§ Text extract
======

Kevin Ruf (born December 7, 1961) is an American actor and comedian. He recently starred in the Comedy Central show Halfway Home as Kenny Carlyle, the house supervisor of a halfway house.

Early life and education 
Born in Wilmington, Delaware, Ruf grew up in Saratoga, California and attended Saratoga High School, where he played on the school's football . Ruf graduated from the University of California, Berkeley.

Career 
He is a member of The Groundlings improvisational comedy theater and has guest written for Saturday Night Live. He appeared as the newsman in That Was The Week That Was on ABC's Primetime Live. He is also an attorney. In 2006, he argued and won a case before the California Supreme Court which expanded the rights of day laborers. The case was entitled Smith v. L'Oreal.

Ruf guest starred in a 2008 episode of the Comedy Central series Reno 911! playing Kyle Overstreet, a convict who has recently been released after ten years in prison and has sworn to get revenge on the officers who put him behind bars. Unfortunately, none of the police officers remember arresting Kyle, and they even struggle to remember his name despite meeting him several times throughout the episode.

======

§ What the task asks
In the Kevin Ruf biography, which court did he argue and win a case before in 2006?

§ Given material
======

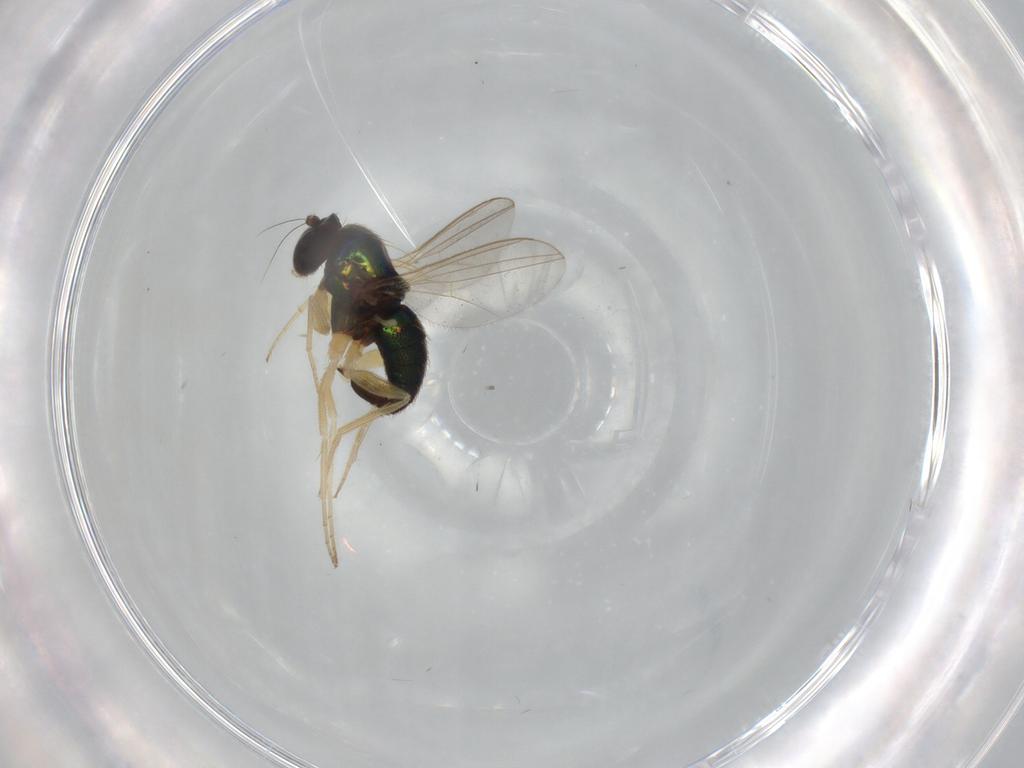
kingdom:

======

§ Solution to the problem
The California Supreme Court.